Chronic excess exposure to manganese (Mn) in occupational settings can result in impairment similar to Parkinson’s disease¹. The accumulation of manganese can be detected by R1 mapping since Mn is paramagnetic. However, Mn-exposed workers, e.g. welders, usually receive chronic exposure to iron (Fe) at the same time. Though Fe is primarily studied for its ability to affect R2, it can also impact R1 and likely presents a confounding variable when assessing brain Mn accumulation. At such low concentration of Mn and Fe, further examination on a potential interaction of the two metals on R1 is needed. We therefore performed a phantom study by using various combinations of Mn and Fe levels to validate an empirical model which considers interaction of iron and manganese and its ability to affect correlation of R1 relaxation rate and Mn contents.

Phantom preparation

In total three groups of phantoms were prepared.

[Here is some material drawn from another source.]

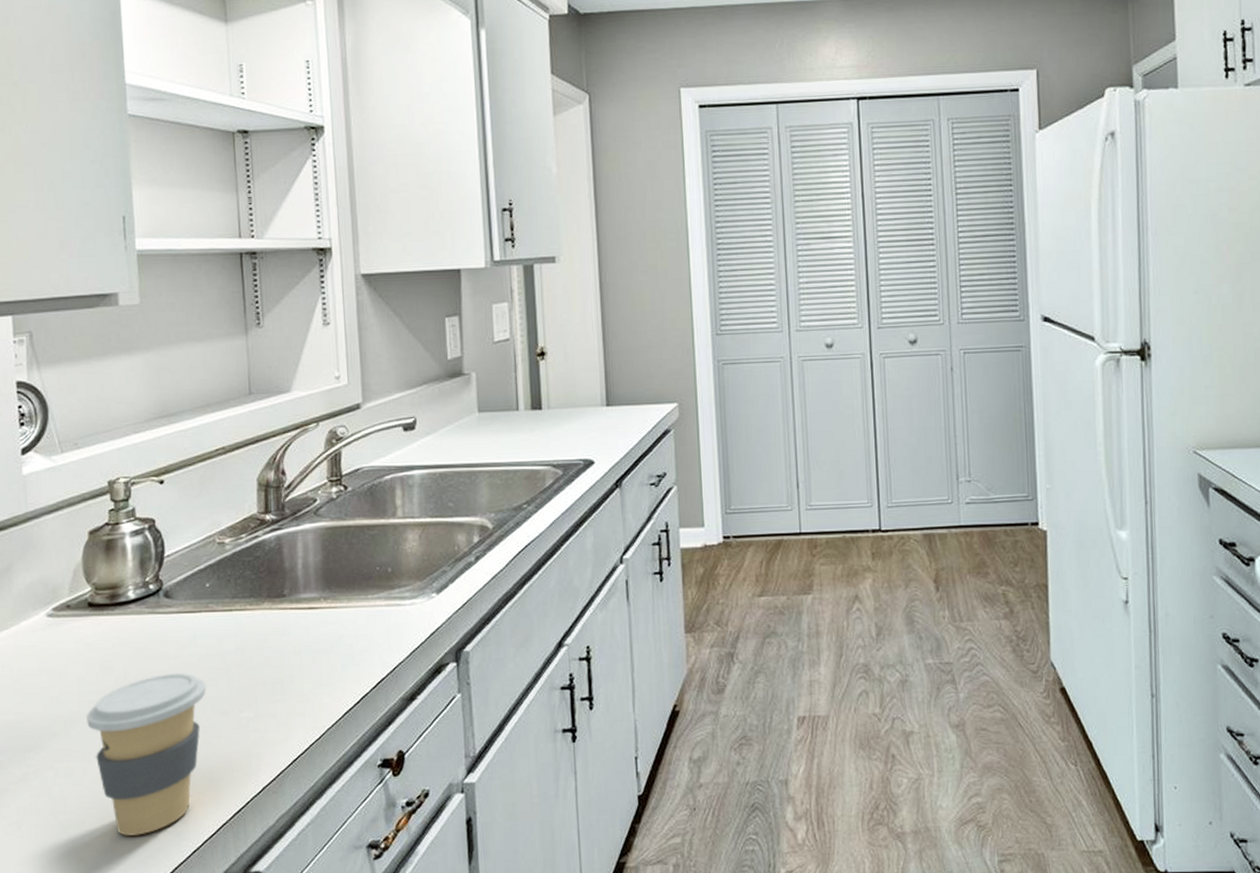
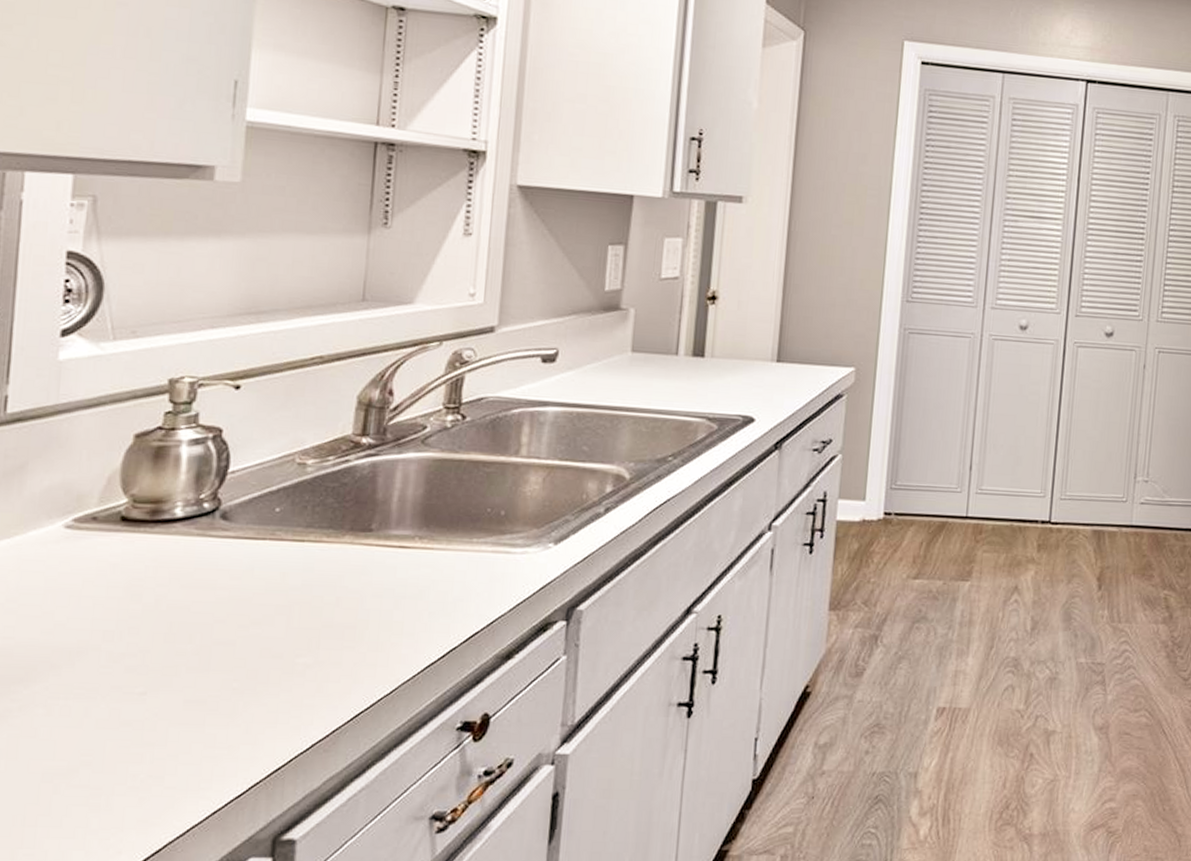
coffee cup: present [86,672,207,836] -> none [98,606,259,790]

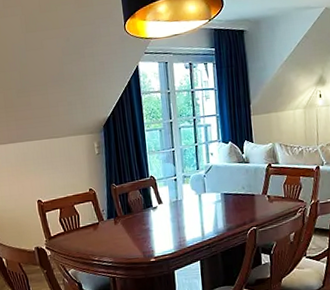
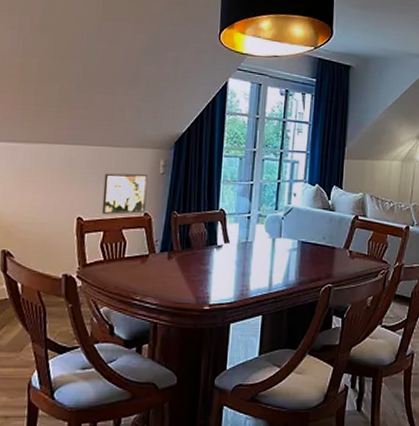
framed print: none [52,156,90,195] -> present [101,173,148,215]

Series A consisted of five tubes that contained various manganese concentrations from 0.002 to 0.012 mmol/L. Series B consisted of five tubes with iron concentrations ranging from 0.1 to 0.8 mmol/L. In series C-F, seven tubes that had different mixtures of manganese and iron solutions were prepared in order to determine a potential Mn-Fe interaction (Table 1). NiCl₂ and NaN₃ was added to all tubes as tissue mimic modifier and as an antiseptic, respectively.

MRI measurement

R1 measurements were performed on a 3T Signa HDx scanner (GE) with an 8-channel head coil at 26 ^oC by using a two-dimensional fast spin-echo inversion recovery sequence with the parameters: TR=2000ms, TE=8.6ms, and six inversion times of 75, 180, 350, 650, 1100, 1680 ms. Acquisition matrix was 128 by 128, field of view was 240, and slice thickness was 3 mm. The R1 rate of each pixel was obtained from these images by least-squares method in Matlab (Mathworks, Natick, MA). The equation used to calculate T1 (=1/R1) was :

$$S = S_{0}\times[1 - f\times e^{\frac{}-TI/T1}+e^{-TR/T1}]$$

where S=signal intensity from images, S₀=signal of proton density, TI= inversion time, T1=relaxation time, TR=repetition time, and f=inversion factor.

Modeling of Relaxivity

The following empirical equation was used to test the relationship between the concentrations of Mn, Fe and the R1 relaxation rates is as follows:

$$R1=R0+ r_{Mn} C_{Mn}+r_{Fe} C_{Fe}+ r_{MnFe} {(C_{Mn}+C_{Fe})}^{2}$$

Here R1 is the measured relaxation rate from the experiment. R0 is the relaxation rate in the absence of metals. C is the concentration of Mn or Fe in mmol/L. The relaxivities for Mn and Fe are r_Mn and r_Fe, respectively, representing a linear and independent contribution of each metal. The relaxivity value reflecting a potential interaction between Mn and Fe is r_Mn-Fe. The data was fit with and without this final term and the fits were compared.

The measured relaxation rates for all the mixtures of Mn and Fe are shown in Figure 1. All the R1 are within the range of 0.56-1.0 s^-1, which is in-line with literature². Without iron (Series A), R0 was found to be 0.56 s^-1, and R1 values increase linearly with Mn concentration, with a slope r_Mn of 7.7 s^-1(mmol/L)^-1. If iron is added (Series C and D), the R1 value is increased by roughly 0.3×C_Fe, with the slope of the curve unchanged. Fe presents a similar scenario as Mn: the relaxivity r_Fe was found to be 0.3 s^-1(mmol/L)^-1 in Series B, and the R1 of the curve increases by roughly 8×C_Mn (Series E and F), with C_Mn being the concentration of added Mn. The regression model gave a good fitting result (r²=0.974) even without including the cross term accounting for potential interaction. If we add the last term into the model, the fitting coefficient increases to r² = 0.993. The relaxivity of the cross term r_Mn-Fe is 0.97 s^-1(mmol/L)^-1, which shows a light but considerable contribution of an Mn-Fe interaction to the R1 relaxation rate.Our results are in line with previous studies showing that the relaxivity for Mn is around 7 s^-1(mmol/L)^-1. ³ The mathematical model from our results suggests that a model including only single linear terms for Mn and Fe already explains the R1 data with good accuracy. However, our result show that the fit is yet improved with the introduction of a cross term of Mn and Fe interaction into the equation. As a first step towards absolute quantification of brain Mn in Mn-exposed humans, our study suggests an interaction between Fe and Mn that contributes to the spin-lattice relaxation process. Future experiments will need to be performed in protein solutions that better resemble the interstitial brain milieu.